CARLOS ALBERTO SARDENBERG
DA REPORTAGEM LOCAL

O ministro Fernando Henrique Cardoso será obrigado a iniciar a segunda parte de seu programa de estabilização –a introdução da Unidade Real de Valor, URV, como indexador atrelado ao dólar– mesmo que o Congresso não vote o ajuste fiscal que ele propôs.
Essa expectativa, verificada nos meios econômicos e políticos, baseia-se em dois pontos. O primeiro é político: o Congresso, como em ocasiões anteriores, vai dar alguma coisa. Não todos os impostos nem todo o corte de gasto, mas algo suficiente para a versão de que deu o possível. E o segundo ponto a forçar o lançamento da URV está no próprio desempenho da economia. O mercado, por meios originais, já está antecipando a indexação diária e acompanhando o dólar. Daqui a pouco, o governo terá que simplesmente validar essa prática.
O ex-presidente do Banco Central, Gustavo Loyola, hoje sócio da MCM Consultores, resume bem o constrangimento político que se impõe sobre FHC. "O ministro não poderá abandonar o barco, mesmo que não seja o barco que ele queria", disse o economista. FHC só poderia largar tudo se o Congresso negasse todas as suas propostas e rejeitasse qualquer forma de ajuste fiscal. Mas os parlamentares não vão cair nessa armadilha e passar como responsáveis pela crise econômica.

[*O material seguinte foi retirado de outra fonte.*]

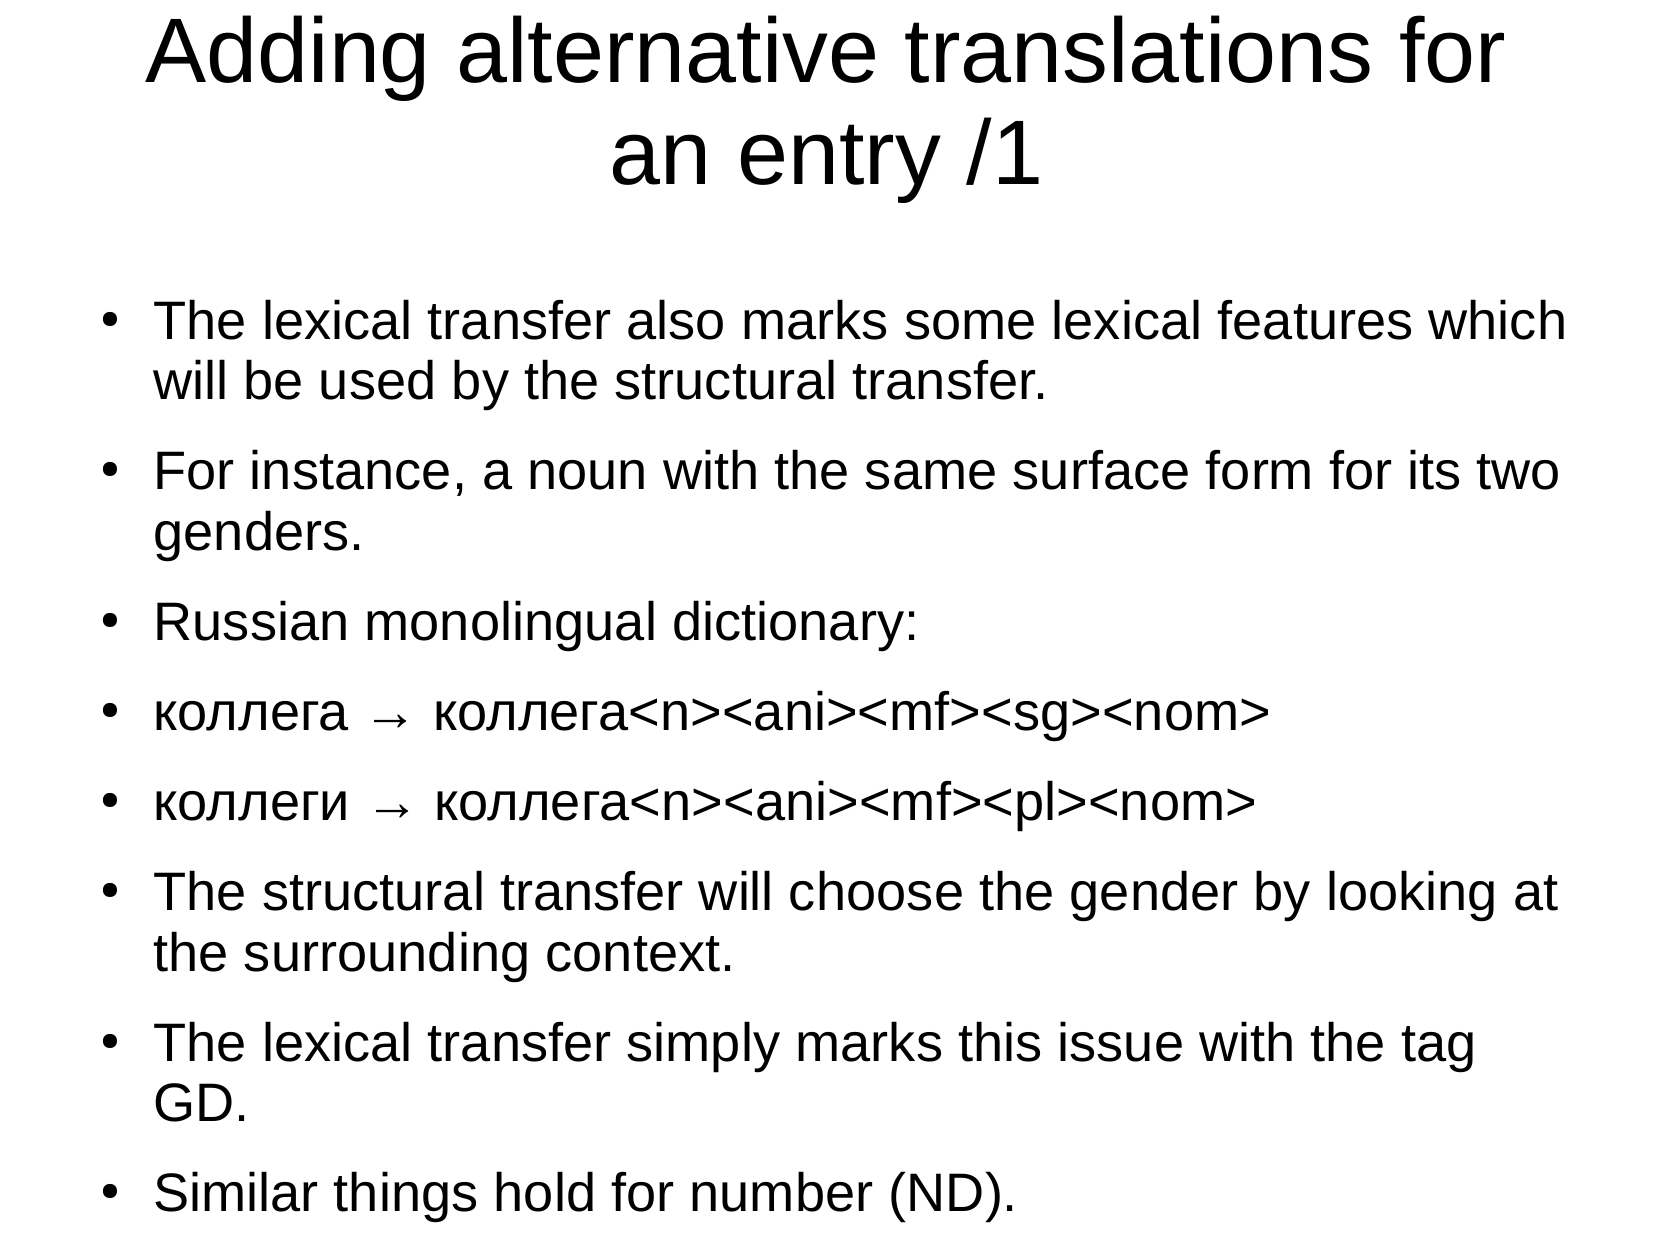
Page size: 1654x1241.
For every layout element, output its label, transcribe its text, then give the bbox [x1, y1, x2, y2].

title Adding alternative translations for an entry /1 [82, 0, 1571, 290]
list The lexical transfer also marks some lexical features which will be used by the structural transfer. For instance, a noun with the same surface form for its two genders. Russian monolingual dictionary: коллега → коллега<n><ani><mf><sg><nom> коллеги → коллега<n><ani><mf><pl><nom> The structural transfer will choose the gender by looking at the surrounding context. The lexical transfer simply marks this issue with the tag GD. Similar things hold for number (ND). [82, 290, 1571, 1224]
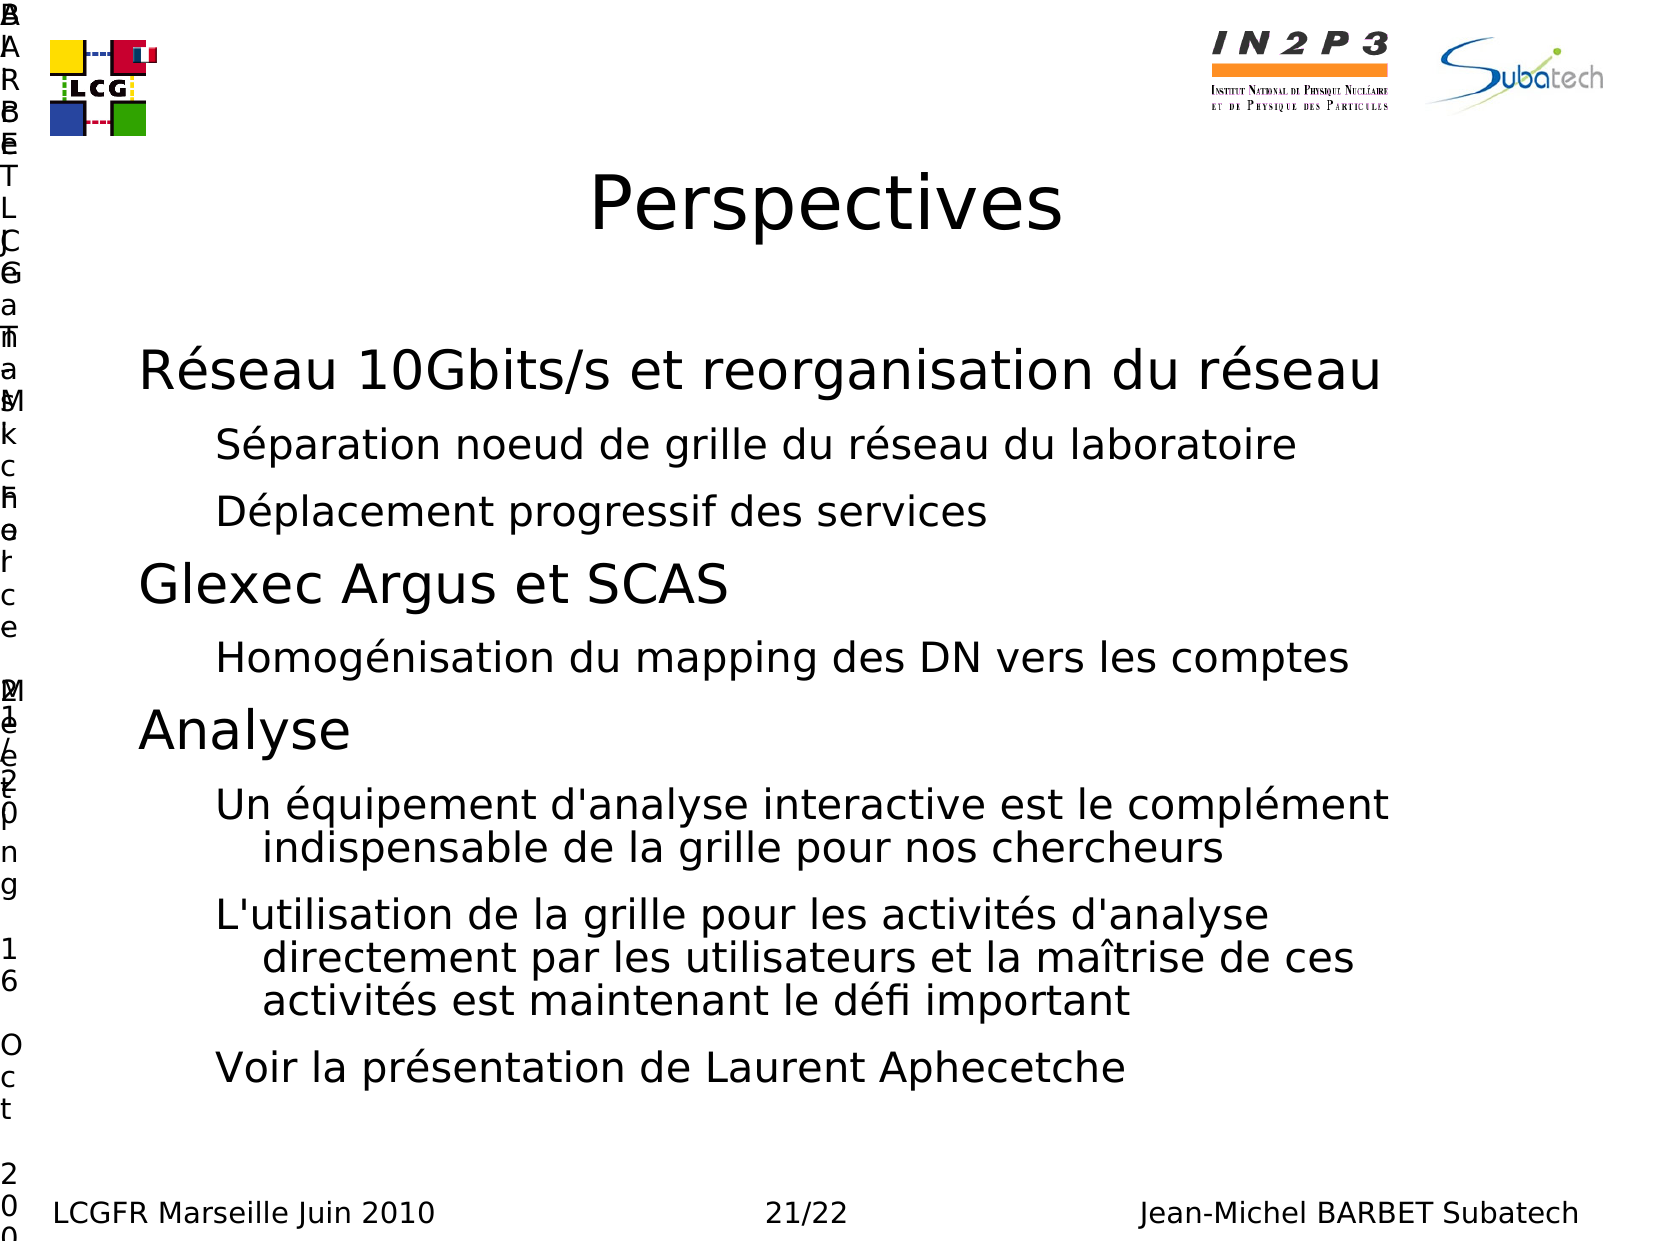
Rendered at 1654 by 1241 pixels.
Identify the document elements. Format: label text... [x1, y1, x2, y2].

Como, por outro lado, FHC sempre se mostrou disposto a negociar, é isso que deve sair: um arranjo que permita ao Congresso e ao ministro dizerem que o ajuste está encaminhado.
Na parte econômica, a indexação diária avança. A indústria automobilística já utiliza uma fórmula inteligente: a cada 30 dias, aplica um aumento de preços equivalente à inflação e à variação do dólar. Mas se esse preço permanecesse fixo pelos 30 dias seguintes, o carro ficaria muito caro no momento seguinte ao reajuste e barato, defasado, na véspera do novo reajuste.

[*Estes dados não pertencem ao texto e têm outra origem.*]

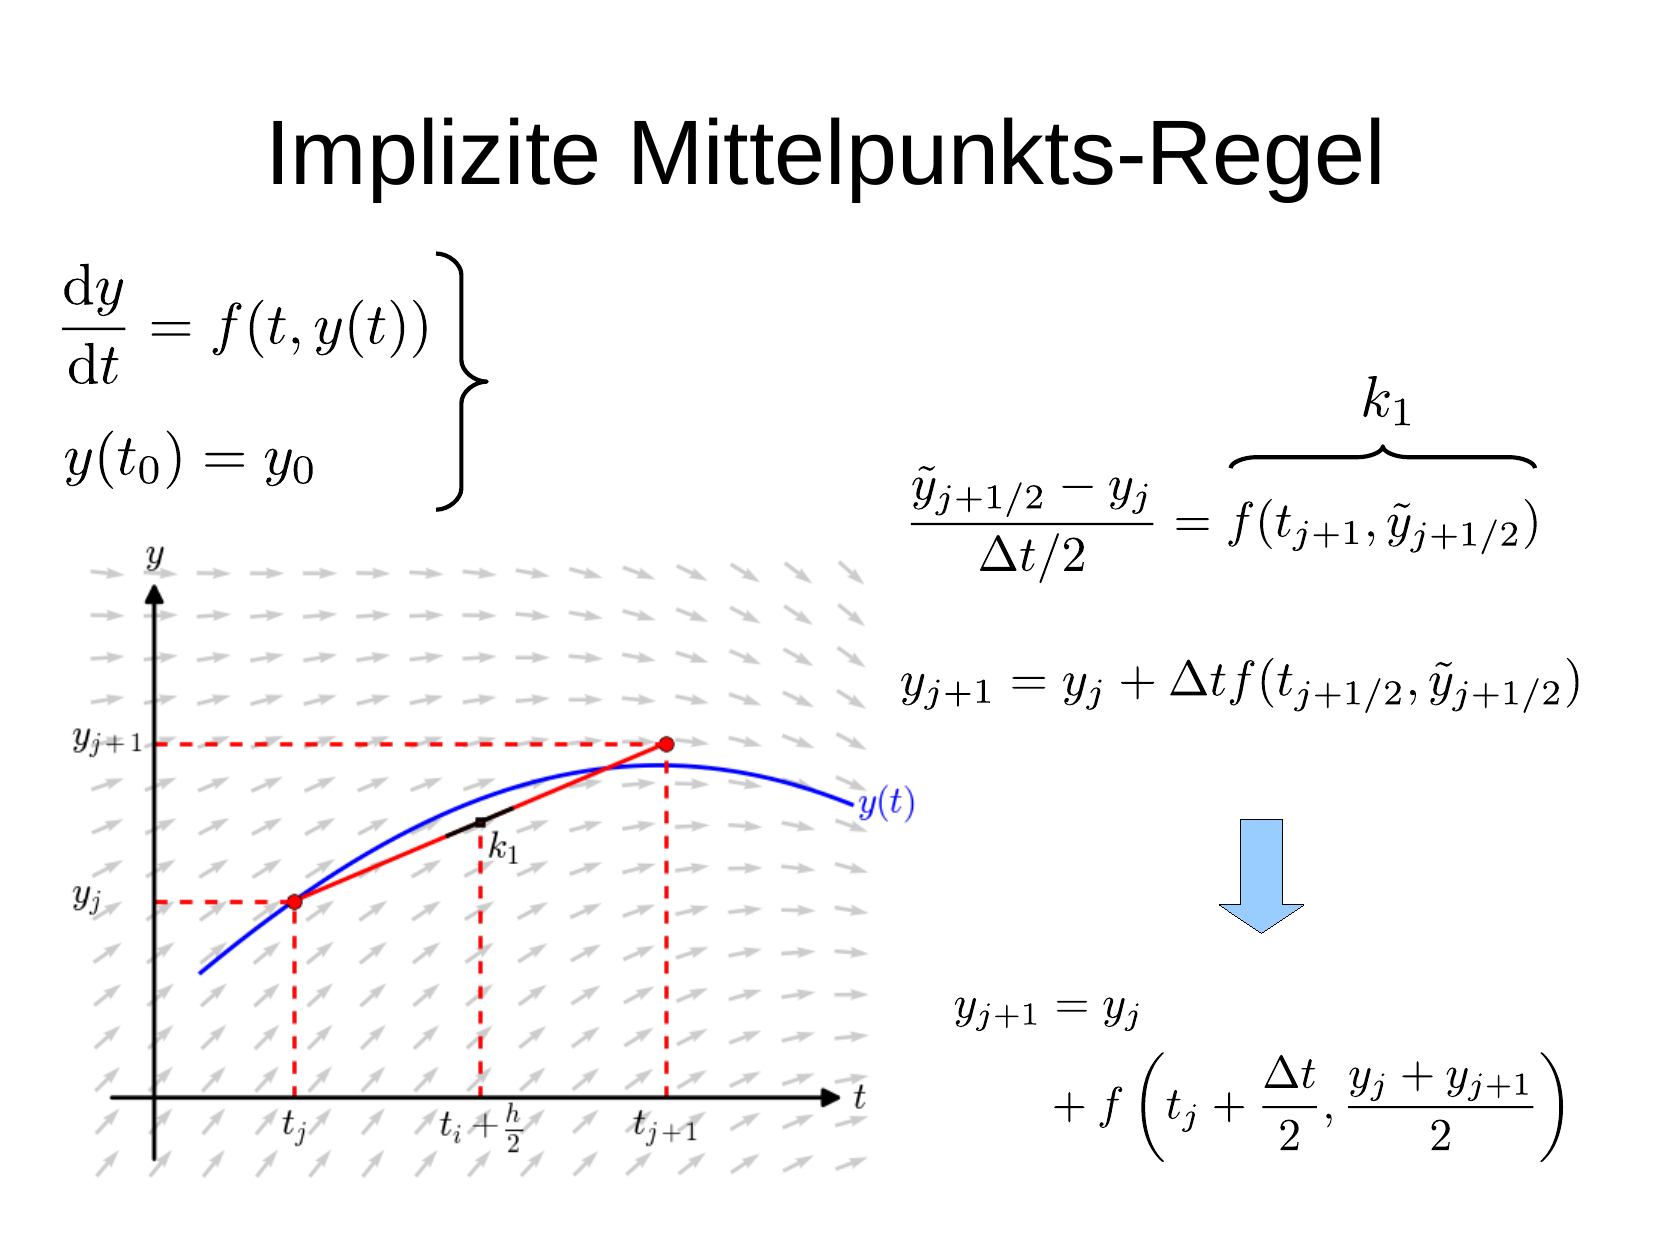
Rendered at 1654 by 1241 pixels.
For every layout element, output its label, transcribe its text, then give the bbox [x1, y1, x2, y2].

text_box [63, 430, 315, 489]
text_box [899, 657, 1584, 714]
text_box [910, 466, 1542, 584]
picture [0, 493, 960, 1241]
text_box [953, 997, 1573, 1162]
text_box [62, 263, 433, 385]
title Implizite Mittelpunkts-Regel [82, 49, 1571, 257]
text_box [1360, 376, 1414, 426]
text_box [1219, 819, 1304, 934]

O modo de escapar disse é simples: aplica-se um reajuste de, digamos, 40%; em seguida, avalia-se qual a inflação diária, digamos de 1,5%, e aí se aplica ao preço cheio um desconto decrescente. No primeiro dia após o reajuste de 40%, o desconto é de 38,5%; no segundo de 37% e assim por diante. Assim, um carro de CR$ 10 milhões, sairia no primeiro dia após o reajuste por CR$ 6,15 milhões. No segundo dia, por CR$ 6,3 milhões e assim sucessivamente.
É uma URV às avessas. A generalização dessa indexação diária não só acostuma a economia, como passa a exercer pressão para que o governo oficialize e universalize a prática.
Assim, se o governo desse diariamente o valor da URV, calculando-a conforme os critérios pelos quais acerta o dólar comercial, facilitaria para todo mundo.
Mesmo o dono do bar, que não tem departamento econômico para calcular descontos diários, coloca tudo em URV e pronto. Como estará pagando seus fornecedores em URV, o jogo estará fechado.
E, assim, o indexador se espalha e a segunda fase do plano de estabilização está pronta. Aí começa a encrenca: a conversão para URV de alguns valores essenciais, como o salário mínimo, salário do funcionalismo e benefícios da Previdência. Essa converão pode significar ganho ou perda ou a neutralidade –e aí vai se travar a disputa que determinará se vai haver a terceira fase.